A jack knife skid is one of THE most threatening, scary situations a professional truck driver will ever find themselves in. Most truck driver training programs, do not spend sufficient time teaching trainees how to handle a jack knife skid.
I’ve been a professional truck driver for about 40 years. I have driven all over North America in all types of weather and all types of terrain.
Every driver has their own method for correcting a jack knife skid situation.
Here’s what has worked for me in my driving career.
What to Do When In a Jack Knife Skid Situation
i) Get the unit (tractor trailer) straight. This is the first thing a driver must do when in a jack knife skid situation.
As a professional driver, it’s vital to remain calm, have a cool head and focus on the matter at hand.
ii) If the trailer is kicked out to the passenger side, the best way to correct this, is to steer into the direction of the skid on the same side (steer to the right).

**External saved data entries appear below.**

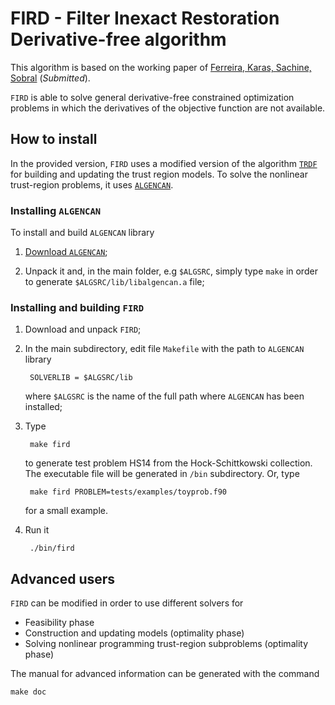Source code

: FIRD - Filter Inexact Restoration Derivative-free algorithm
===========================================================

This algorithm is based on the working paper of [Ferreira, Karas,
Sachine,
Sobral](http://www.optimization-online.org/DB_FILE/2015/07/5024.pdf)
(*Submitted*).

`FIRD` is able to solve general derivative-free constrained
optimization problems in which the derivatives of the objective
function are not available.

How to install
--------------

In the provided version, `FIRD` uses a modified version of the
algorithm [`TRDF`](https://github.com/fsobral/trdf) for building and
updating the trust region models. To solve the nonlinear trust-region
problems, it uses [`ALGENCAN`](http://www.ime.usp.br/~egbirgin/tango).

### Installing `ALGENCAN`

To install and build `ALGENCAN` library

1. [Download `ALGENCAN`](http://www.ime.usp.br/~egbirgin/tango);

1. Unpack it and, in the main folder, e.g `$ALGSRC`, simply type
`make` in order to generate `$ALGSRC/lib/libalgencan.a` file;

### Installing and building `FIRD`

1. Download and unpack `FIRD`;

1. In the main subdirectory, edit file `Makefile` with the path to
`ALGENCAN` library

        SOLVERLIB = $ALGSRC/lib

    where `$ALGSRC` is the name of the full path where `ALGENCAN` has been
installed;

1. Type

        make fird

    to generate test problem HS14 from the Hock-Schittkowski
    collection. The executable file will be generated in `/bin`
    subdirectory. Or, type


        make fird PROBLEM=tests/examples/toyprob.f90

    for a small example.

1. Run it

        ./bin/fird


Advanced users
--------------

`FIRD` can be modified in order to use different solvers for

* Feasibility phase
* Construction and updating models (optimality phase)
* Solving nonlinear programming trust-region subproblems (optimality phase)

The manual for advanced information can be generated with the command

    make doc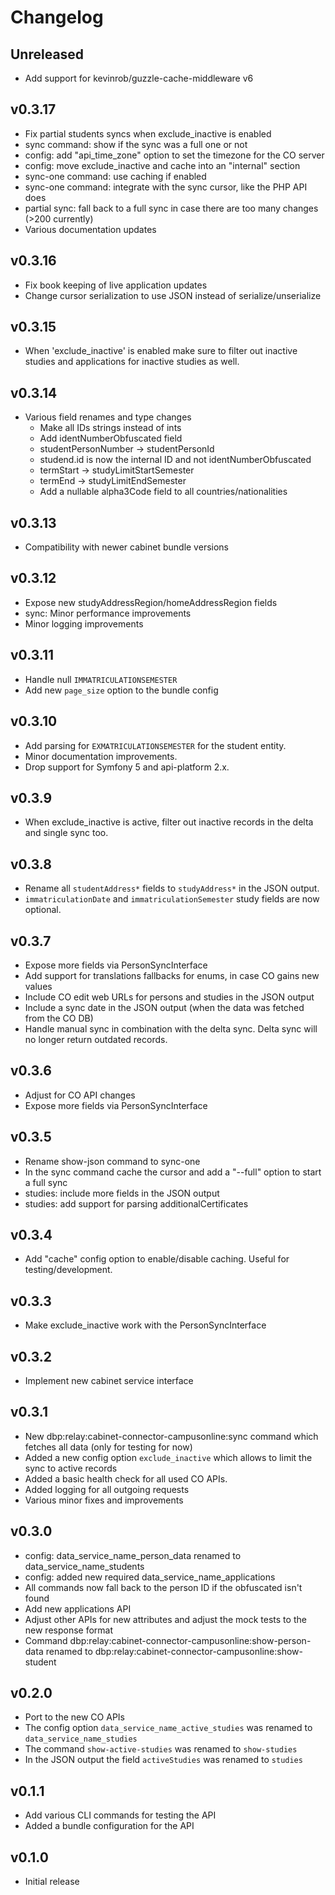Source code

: # Changelog

## Unreleased

* Add support for kevinrob/guzzle-cache-middleware v6

## v0.3.17

* Fix partial students syncs when exclude_inactive is enabled
* sync command: show if the sync was a full one or not
* config: add "api_time_zone" option to set the timezone for the CO server
* config: move exclude_inactive and cache into an "internal" section
* sync-one command: use caching if enabled
* sync-one command: integrate with the sync cursor, like the PHP API does
* partial sync: fall back to a full sync in case there are too many changes (>200 currently)
* Various documentation updates

## v0.3.16

* Fix book keeping of live application updates
* Change cursor serialization to use JSON instead of serialize/unserialize

## v0.3.15

* When 'exclude_inactive' is enabled make sure to filter out inactive studies
  and applications for inactive studies as well.

## v0.3.14

* Various field renames and type changes
  * Make all IDs strings instead of ints
  * Add identNumberObfuscated field
  * studentPersonNumber -> studentPersonId
  * studend.id is now the internal ID and not identNumberObfuscated
  * termStart -> studyLimitStartSemester
  * termEnd -> studyLimitEndSemester
  * Add a nullable alpha3Code field to all countries/nationalities

## v0.3.13

* Compatibility with newer cabinet bundle versions

## v0.3.12

* Expose new studyAddressRegion/homeAddressRegion fields
* sync: Minor performance improvements
* Minor logging improvements

## v0.3.11

* Handle null `IMMATRICULATIONSEMESTER`
* Add new `page_size` option to the bundle config

## v0.3.10

* Add parsing for `EXMATRICULATIONSEMESTER` for the student entity.
* Minor documentation improvements.
* Drop support for Symfony 5 and api-platform 2.x.

## v0.3.9

* When exclude_inactive is active, filter out inactive records in the delta and single sync too.

## v0.3.8

* Rename all `studentAddress*` fields to `studyAddress*` in the JSON output.
* `immatriculationDate` and `immatriculationSemester` study fields are now optional.

## v0.3.7

* Expose more fields via PersonSyncInterface
* Add support for translations fallbacks for enums, in case CO gains new values
* Include CO edit web URLs for persons and studies in the JSON output
* Include a sync date in the JSON output (when the data was fetched from the CO DB)
* Handle manual sync in combination with the delta sync. Delta sync will no longer
  return outdated records.

## v0.3.6

* Adjust for CO API changes
* Expose more fields via PersonSyncInterface

## v0.3.5

* Rename show-json command to sync-one
* In the sync command cache the cursor and add a "--full" option to start a full sync
* studies: include more fields in the JSON output
* studies: add support for parsing additionalCertificates

## v0.3.4

* Add "cache" config option to enable/disable caching. Useful for testing/development.

## v0.3.3

* Make exclude_inactive work with the PersonSyncInterface

## v0.3.2

* Implement new cabinet service interface

## v0.3.1

* New dbp:relay:cabinet-connector-campusonline:sync command which fetches all data (only
  for testing for now)
* Added a new config option `exclude_inactive` which allows to limit the sync to active records
* Added a basic health check for all used CO APIs.
* Added logging for all outgoing requests
* Various minor fixes and improvements

## v0.3.0

* config: data_service_name_person_data renamed to data_service_name_students
* config: added new required data_service_name_applications
* All commands now fall back to the person ID if the obfuscated isn't found
* Add new applications API
* Adjust other APIs for new attributes and adjust the mock tests to the new response format
* Command dbp:relay:cabinet-connector-campusonline:show-person-data renamed to
  dbp:relay:cabinet-connector-campusonline:show-student

## v0.2.0

* Port to the new CO APIs
* The config option `data_service_name_active_studies` was renamed to `data_service_name_studies`
* The command `show-active-studies` was renamed to `show-studies`
* In the JSON output the field `activeStudies` was renamed to `studies`

## v0.1.1

* Add various CLI commands for testing the API
* Added a bundle configuration for the API

## v0.1.0

* Initial release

iii) I first take my feet off pedals, whether the clutch, the fuel and the brake.
iv) I concentrate on the steering. My focus is on straightening the truck/trailer.
v) I then attempt to slow the unit down. Some drivers will not agree with me, when I say I utilize the jake brake. It’s possible to use the jake brake on a lower setting, if the roads are excessively slippery.
I let the jake walk the engine down gradually.
vi) When I feel that I am regaining control of the truck, I will try to ‘feather the pedal’. I do not use the trailer brake to slow down when in a jack knife skid.
Then, when in control, I will slowly ease the truck and trailer over to the side of the road.
It’s important to steer gradually toward the skid. Do NOT turn the steering wheel hard into the skid. Do NOT over correct. This will help to counteract the sliding movement and help to straighten the truck and trailer on the road.
Most skids are caused by excessive speed and poor road conditions caused by bad weather. So it is important to be aware of the impending dangers when driving in foul weather.